A common error in retirement planning is underestimating the often considerable costs of health care that older people require. Fidelity estimated that a couple retiring in 2017 will need at least $275,000 to cover their medical needs -- and that doesn't include long term care.
What's an HSA?
One vehicle that can help meet those financial needs are health savings accounts, or HSAs. To qualify to open an HSA, you first need to have a high-deductible insurance plan. In this case, that's a health plan with a minimum deductible of $1,300 for individuals or $2,600 for families. Those plans tend to have lower upfront premiums, but you will likely pay more out-of-pocket for care than you would with other insurance plans.
"It's also important that anyone considering starting an HSA understand the consequences of choosing a high-deductible plan and have a clear plan for covering their deductible as they build up the value in their HSA," financial adviser Lori DeFoor told CBS MoneyWatch. "Typically, this is a robust emergency fund, or a plan to purchase some type of supplemental insurance for a few years while they build up the value in their HSA."
HSA contributions and qualified withdrawals are tax-free, as is earned interest. And, unlike flexible spending arrangements, HSA funds don't expire and stay with you from job to job.
Using the money wisely
The money can be used at any time for qualified medical expenses, such as the birth of a child or to pay certain out-of-pocket costs. HSA contributions aren't allowed after age 65, or when you qualify for Medicare. But you can take money out penalty-free after that age, though such withdrawals are taxable if they're not for a qualifying medical expense.

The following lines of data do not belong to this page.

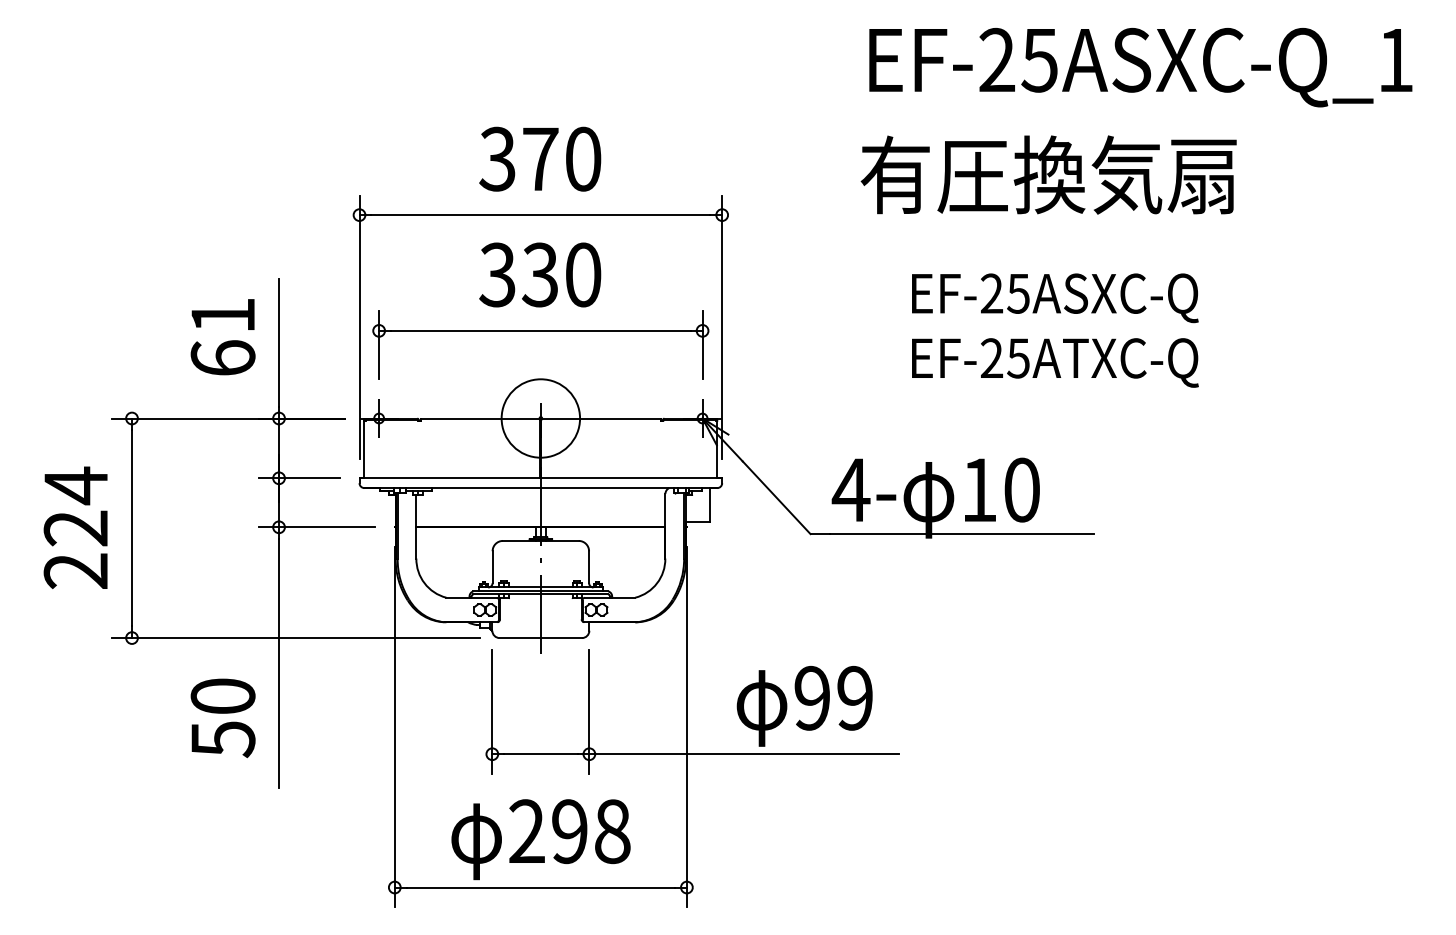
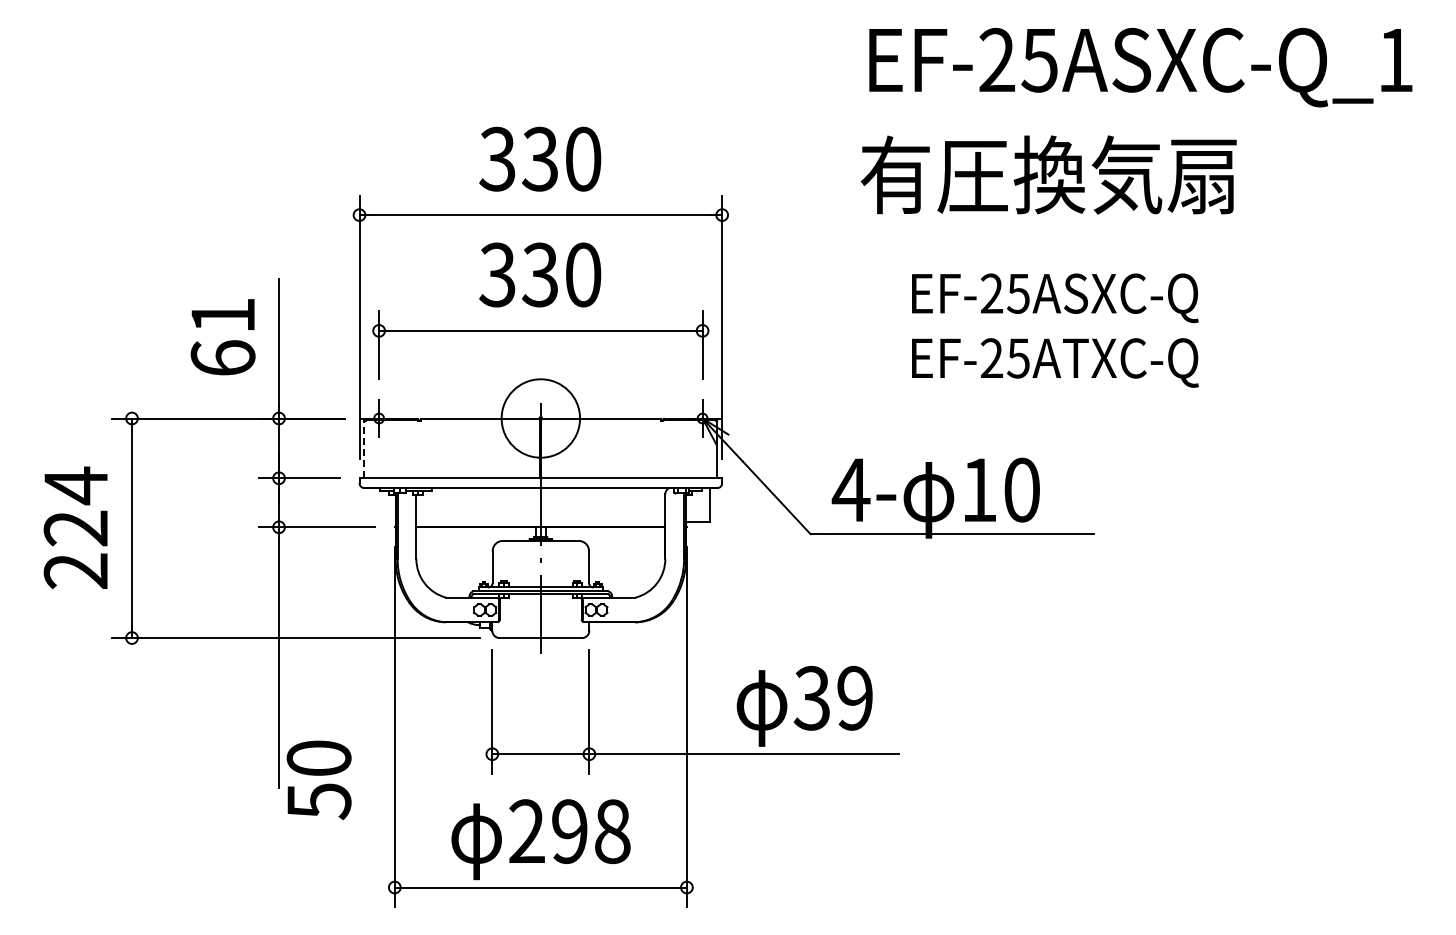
text at (540, 158): 370 -> 330
line at (364, 449): solid -> dashed
text at (811, 698): 99 -> 39
text at (222, 718) position: (222, 718) -> (318, 780)
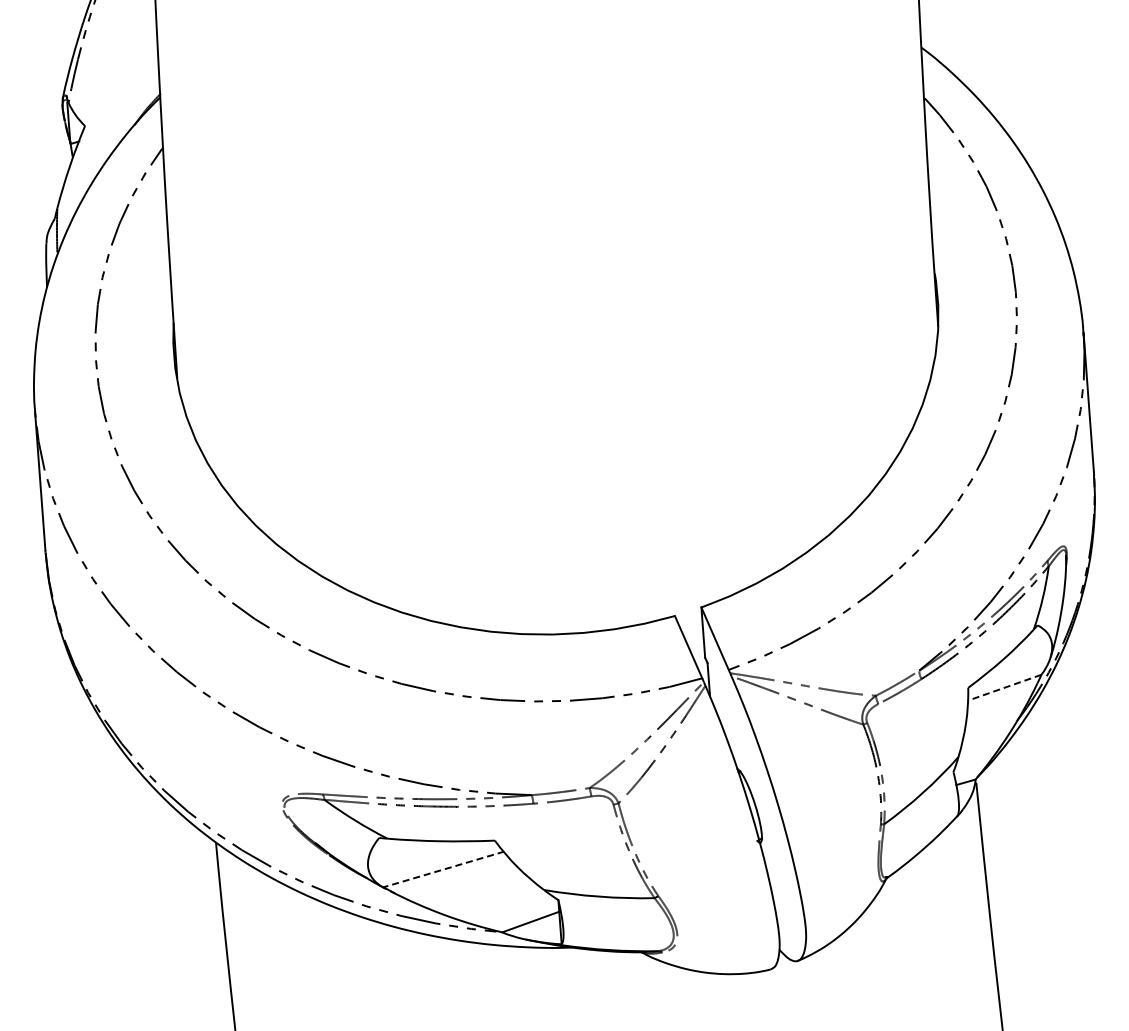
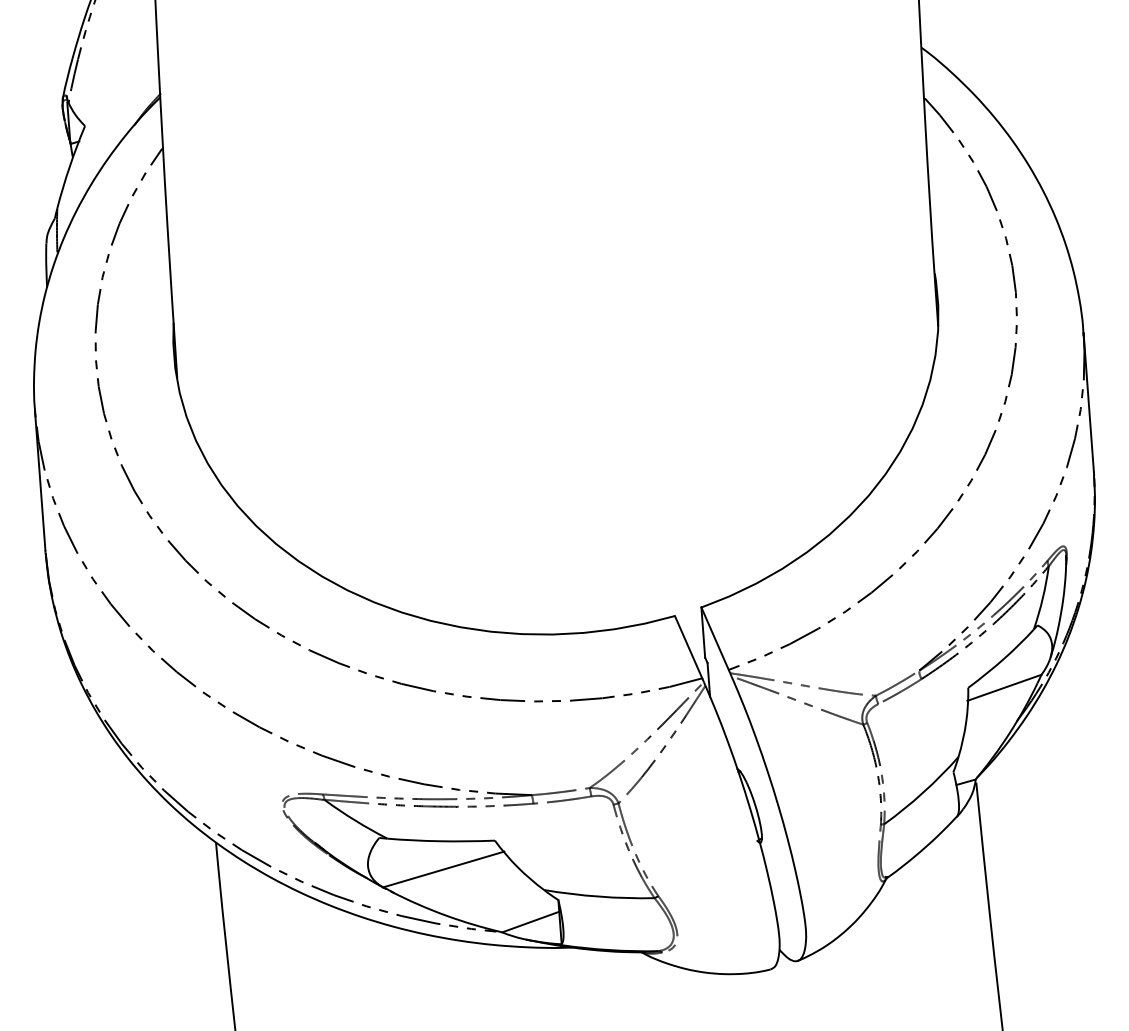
line at (1003, 687): dashed -> solid
line at (443, 869): dashed -> solid
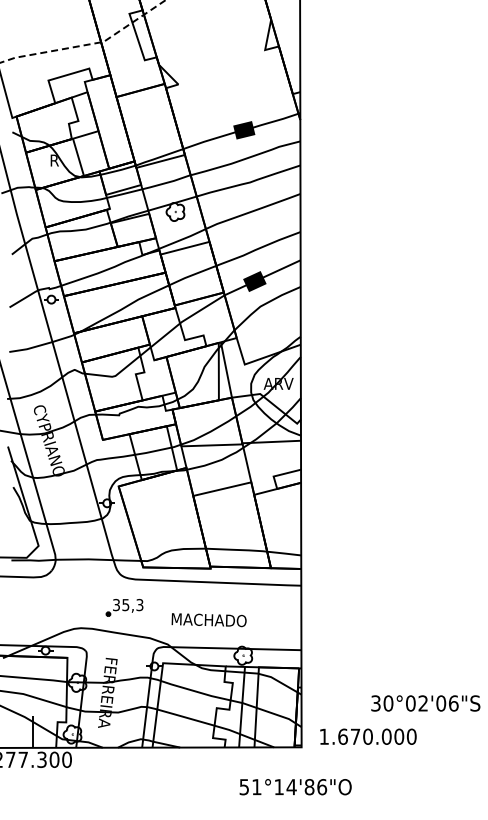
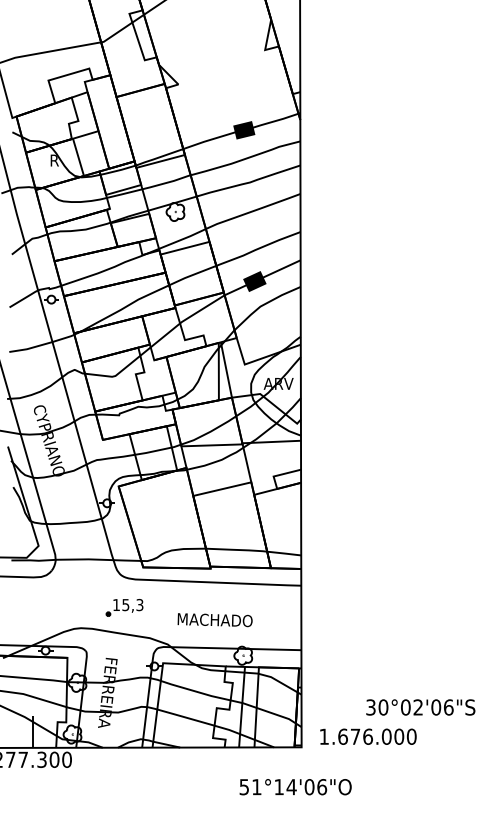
line at (88, 44): dashed -> solid
text at (116, 605): 35,3 -> 15,3
text at (208, 620) position: (208, 620) -> (214, 620)
text at (425, 703) position: (425, 703) -> (420, 707)
text at (367, 736): 1.670.000 -> 1.676.000
text at (309, 786): 51°14'86"O -> 51°14'06"O
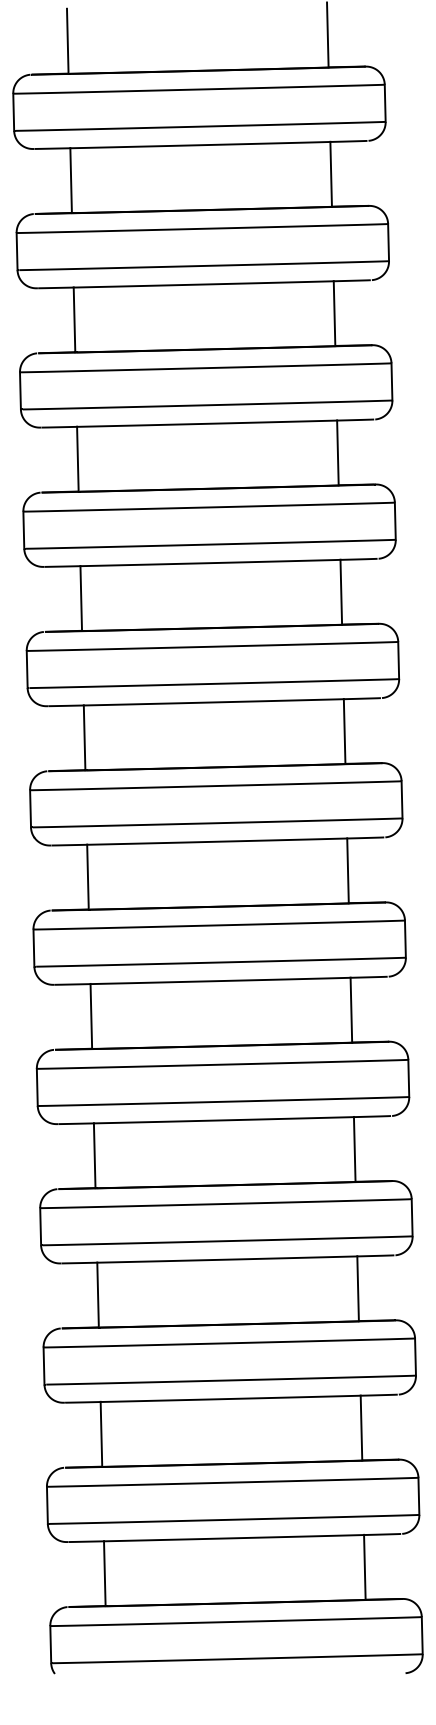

Yearly contributions are capped at $3,400 for qualified individuals and $6,750 for families. There's no income limit, unlike for other types of retirement plans, which means high income earners can still use HSAs. Once you have $1,000 in the account, most HSAs let you invest the remaining balance.
To maximize the benefits of having an HSA during your retirement years, most experts advise that you start saving early, and invest to grow your money.
"If a family contributes approximately $6,000 per year to an HSA, compounded at 6 percent growth for 20 years, that's $234,000 at retirement -- a healthy account balance that can be used tax-free for any long-term care or other medical expenses," financial adviser Preet Shah said.
Choosing the right plan
One thing to keep in mind: HSAs can have fewer investment options than plans like a Roth IRA or 401(k) and may be subject to additional fees. So while HSAs can help with health care expenses, financial experts recommend using a variety of saving and investing vehicles to prepare for retirement.
Financial adviser Eric Roberge said it's wise to take all of your retirement needs into account before putting money into an HSA.
"People should consider funding an HSA after getting the full matching contribution on their employer 401(k) plan. It's the only type of account that is tax-free in and tax- free out...You should do careful analysis on the risks of using an HSA before taking that route."